Local NWTF chapter hosts banquet

Monday, March 9, 2009

The Covered Bridge Chapter of National Wild Turkey Federation has blazed new paths for other chapters.

The local group is considered the mentor for NWTF chapters in other states. The Covered Bridge chapter was first to implement a program for women called Women in the Outdoors. Peg Royer was state coordinator when the program began nearly a decade ago.

Other programs the Covered Bridge chapter is responsible for starting includes Wheeling Sportsman, an opportunity for physically challenged individuals to go on a hunt; Wild Turkey Woodlands, which teaches landowners how to best manage their property; and was the first to receive Five Star program (the five stars are scholarships, hunter, heritage and women programs and 4-H shooting sports).

Three years ago, the chapter won a national award for Best Overall Programs in the nation.

In addition to the outstanding local programs, Covered Bridge chapter provides scholarships to students seeking a degrees in environmental fields.

It also presents a turkey to a family in need every Thanksgiving. The Turkey Hunter's Care Program not only gives a deserving family turkey for a Thanksgiving meal, but also supplies them with food for the entire winter season.

If the family has small children, Turkey Hunter's Care gives gift cards for Christmas presents, Royer added.

Royer and her husband Allen are the owners of 180 acres, where they operate Wagoner Tree Farm. The Royers were honored with being named National Landowner of the Year.

"We use our property for conservation and educational programs," which earned them the award, Royer said.

The chapter is hosting its 12th annual Covered Bridge Chapter of National Wild Turkey Federation banquet March 14 at Dixie Chopper Business Center.

This banquet is the chapter's fundraiser to support the several national programs offered by NWTF.

"A percentage of the money comes back to the local chapter from the banquet," Royer said.

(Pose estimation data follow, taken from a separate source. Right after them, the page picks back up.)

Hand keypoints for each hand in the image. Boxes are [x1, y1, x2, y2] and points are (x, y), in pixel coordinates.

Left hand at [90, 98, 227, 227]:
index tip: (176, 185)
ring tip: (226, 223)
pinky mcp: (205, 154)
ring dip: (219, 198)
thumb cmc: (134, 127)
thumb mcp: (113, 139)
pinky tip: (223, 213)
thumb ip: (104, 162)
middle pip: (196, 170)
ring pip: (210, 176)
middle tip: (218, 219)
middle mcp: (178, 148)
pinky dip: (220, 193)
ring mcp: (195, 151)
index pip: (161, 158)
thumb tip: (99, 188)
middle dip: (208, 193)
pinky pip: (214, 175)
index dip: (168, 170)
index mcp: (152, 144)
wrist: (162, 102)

What money comes back goes towards planting trees for private landowners. During the last 11 years, more than 500,000 trees have been planted in Putnam County.

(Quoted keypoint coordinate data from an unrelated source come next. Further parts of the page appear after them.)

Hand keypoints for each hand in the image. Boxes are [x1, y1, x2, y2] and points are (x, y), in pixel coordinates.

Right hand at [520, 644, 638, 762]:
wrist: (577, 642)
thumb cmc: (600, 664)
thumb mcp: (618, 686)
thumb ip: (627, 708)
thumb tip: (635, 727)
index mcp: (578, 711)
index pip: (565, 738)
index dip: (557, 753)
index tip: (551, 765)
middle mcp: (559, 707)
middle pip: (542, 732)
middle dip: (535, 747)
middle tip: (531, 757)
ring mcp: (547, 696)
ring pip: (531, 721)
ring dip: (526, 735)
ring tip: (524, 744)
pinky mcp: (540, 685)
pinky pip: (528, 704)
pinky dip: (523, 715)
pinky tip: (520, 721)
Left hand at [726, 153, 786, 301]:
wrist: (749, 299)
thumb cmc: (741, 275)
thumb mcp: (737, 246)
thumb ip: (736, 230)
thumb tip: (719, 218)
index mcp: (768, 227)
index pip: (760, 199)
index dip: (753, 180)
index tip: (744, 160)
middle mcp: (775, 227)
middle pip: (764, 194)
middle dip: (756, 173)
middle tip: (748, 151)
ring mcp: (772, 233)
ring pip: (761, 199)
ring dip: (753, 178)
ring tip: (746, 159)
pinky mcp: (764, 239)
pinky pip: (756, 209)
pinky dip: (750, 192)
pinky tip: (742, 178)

Money from planting much-needed trees helps a program called JAKES or Juniors Acquire Knowledge Ethics Sportsmanship. It is a three-day, two-night, hands-on training in firearm safety.

Royer took the program designed for a classroom and turned it into an outdoor adventure for 50 kids and their parents. Participants learn how to shoot handguns and shotguns and even learn archery.

She said it is an opportunity parents and children should take advantage of this year. It will be held the first weekend in June, but registration is required.

She noted parents are required to attend JAKES with their children. If anyone is interested, contact Peg at 765-739-6135 for registration information.

Anyone interested in attending the banquet can make reservations by contacting Royer at the above number. She encourages families to sign up.

There will be enough entertainment for the whole family, she said.